TERRA-MEPP robot from the University of Illinois. Photo credit: Piero Taico.

The Bishops are working with engineers from the University and their robot, TERRA-MEPP to increase efficiency and sustainability on their farm.

According to an article about TERRA-MEPP from the Chicago Tribune, the robot “weighs about 65 pounds and drives itself around on two caterpillar tracks like the kind found on tanks. [It is able] to transmit real-time data about growth and development using cameras, lasers and other sensors, [and will] will help identify individual plants with desirable characteristics linked to bigger yields.” You can also learn more about the TERRA-MEPP project and other Illinois agricultural innovations from AgriNews, who sent reporter Tom Doran to join us on our tour of PrairiErth.

Learning about on-farm conservation activities on PrairiErth Farm. Photo credit: Piero Taico.
Learning about on-farm conservation activities on PrairiErth Farm. Photo credit: Piero Taico.
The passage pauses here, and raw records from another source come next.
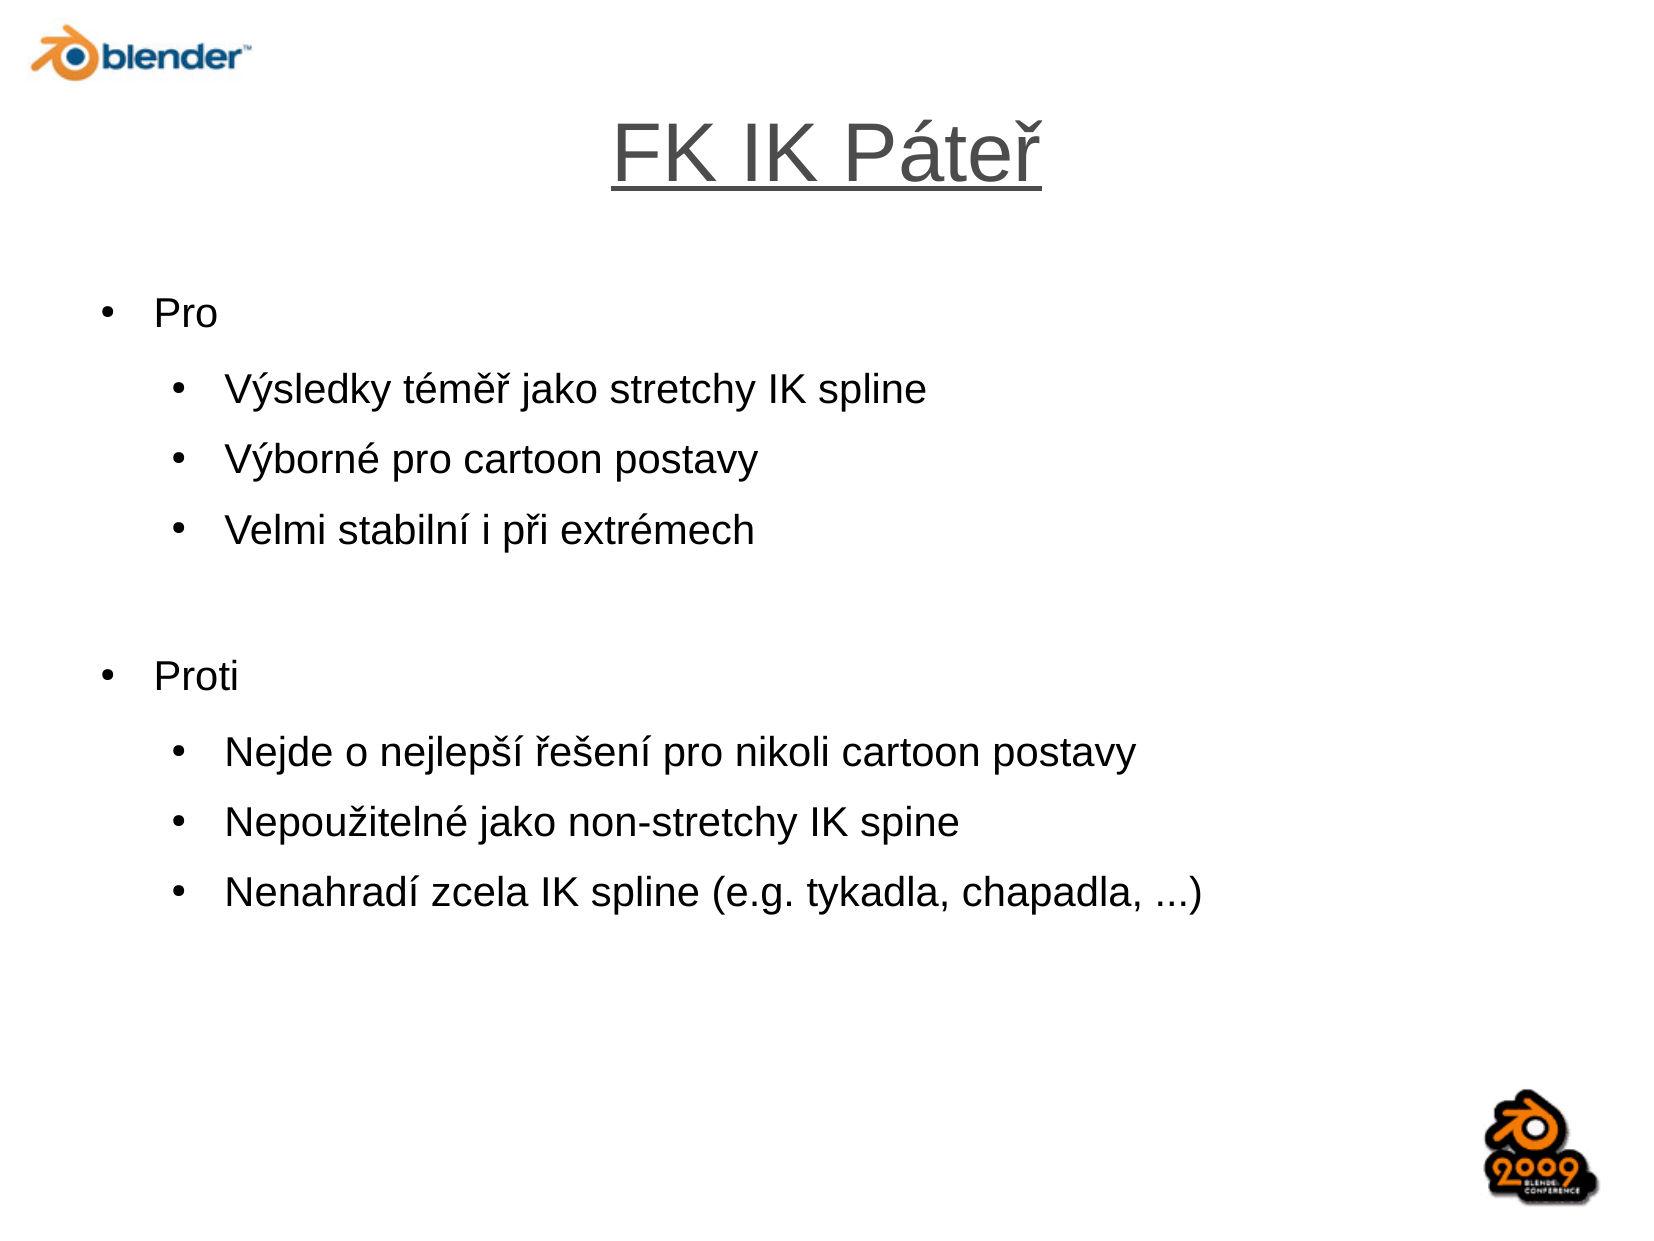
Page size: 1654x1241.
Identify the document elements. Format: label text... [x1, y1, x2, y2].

list Pro Výsledky téměř jako stretchy IK spline Výborné pro cartoon postavy Velmi stabilní i při extrémech Proti Nejde o nejlepší řešení pro nikoli cartoon postavy Nepoužitelné jako non-stretchy IK spine Nenahradí zcela IK spline (e.g. tykadla, chapadla, ...) [82, 290, 1571, 1109]
picture [1476, 1085, 1602, 1211]
picture [15, 18, 266, 89]
title FK IK Páteř [82, 49, 1571, 257]
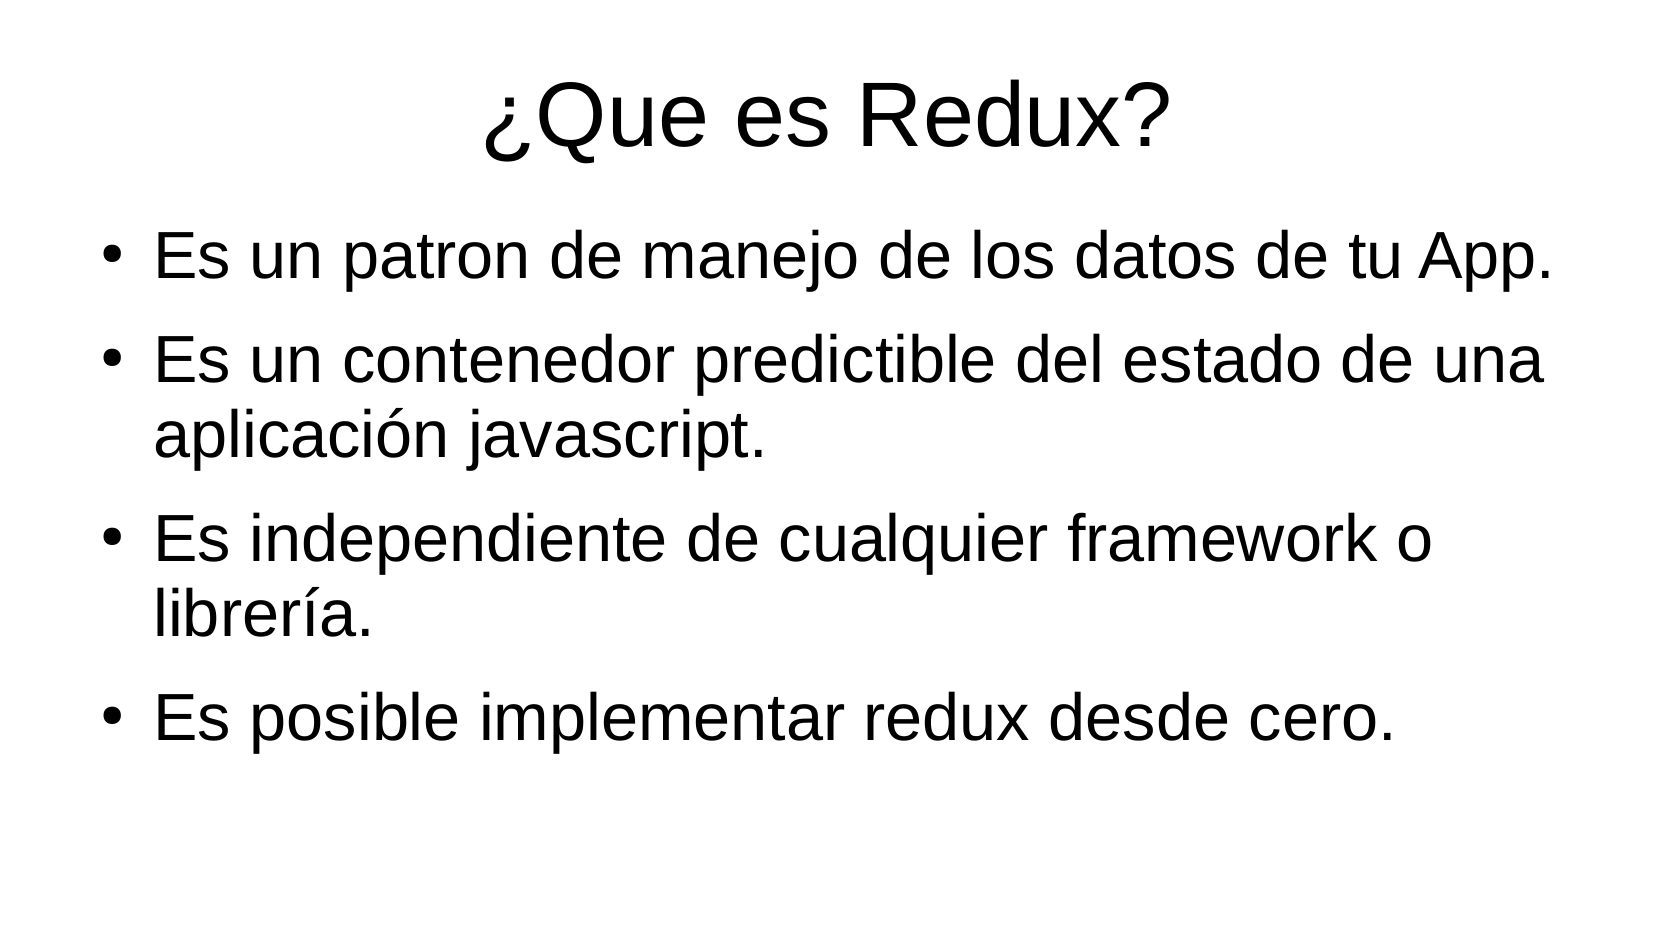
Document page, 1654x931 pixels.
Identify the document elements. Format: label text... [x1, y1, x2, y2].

title ¿Que es Redux? [82, 37, 1571, 193]
list Es un patron de manejo de los datos de tu App. Es un contenedor predictible del estado de una aplicación javascript. Es independiente de cualquier framework o librería. Es posible implementar redux desde cero. [82, 217, 1571, 758]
The Bishop family also discussed the challenges, opportunities, and lessons learned from their organic transition process, including how they’ve utilized federal programs like the Environmental Quality Incentives Program to help them transition and implement conservation practices on their farm, such as cover cropping, conservation buffers, integrated grazing systems.

In the midst of several full and spirited days of policy debate and grassroots advocacy planning, NSAC staff and members were more than happy to enjoy a locally sourced meal out in the fields of Rolling Meadows Farm Brewery. The farm brewery was started by Caren Trudeau and her friend Connie Regan in 2011, both gardeners and farm operators on the property, and today their families work alongside each other both in the fields and in the brewery.

Brewery Tour at Rolling Meadows Farm Brewery. Photo credit: Piero Taico.

The farm is situated along the Sangamon River, an important tributary to the Illinois River that feeds the Mahomet Aquifer and serves as a busy wildlife corridor. Rolling Meadows take steps to ensure that the activities on their working farm do as little harm as possible, including: reducing harmful fertilizers and pesticides; using organic methods when possible; allowing water to return to the ground after use, to be cleaned through natural processes; and using sustainable methods when possible.

After touring the farm and brewery, NSAC members sat down together for a beautiful meal prepared by Augie Mrozowski and his team. Chef Augie is well known in Springfield for his delicious, farm-to-table cuisine, and his restaurant Augie’s Front Burner has been recognized by Slow Food Springfield as a “Snail of Approval Winner” for their commitment to sustainable agriculture and great food. The dinner featured many seasonal ingredients (including Illinois sweet corn), as well as donated, grassfed beef from our partners at Organic Valley.

Seasonal dinner served by the crew of Augie’s Front Burner. Photo credit: Piero Taico.

With another summer meeting complete, NSAC members return home armed with an action plan for the next six months that includes mobilizing farmers around upcoming USDA conservation and livestock rules, building support for local food in the upcoming Child Nutrition Reauthorization debate, and organizing farmers to speak up on the important role that farmers must play in mitigating climate change. With Congress returning from their month-long recess in a few short weeks, the fall calendar will surely be a busy one for NSAC and other sustainable ag-vocates around the country.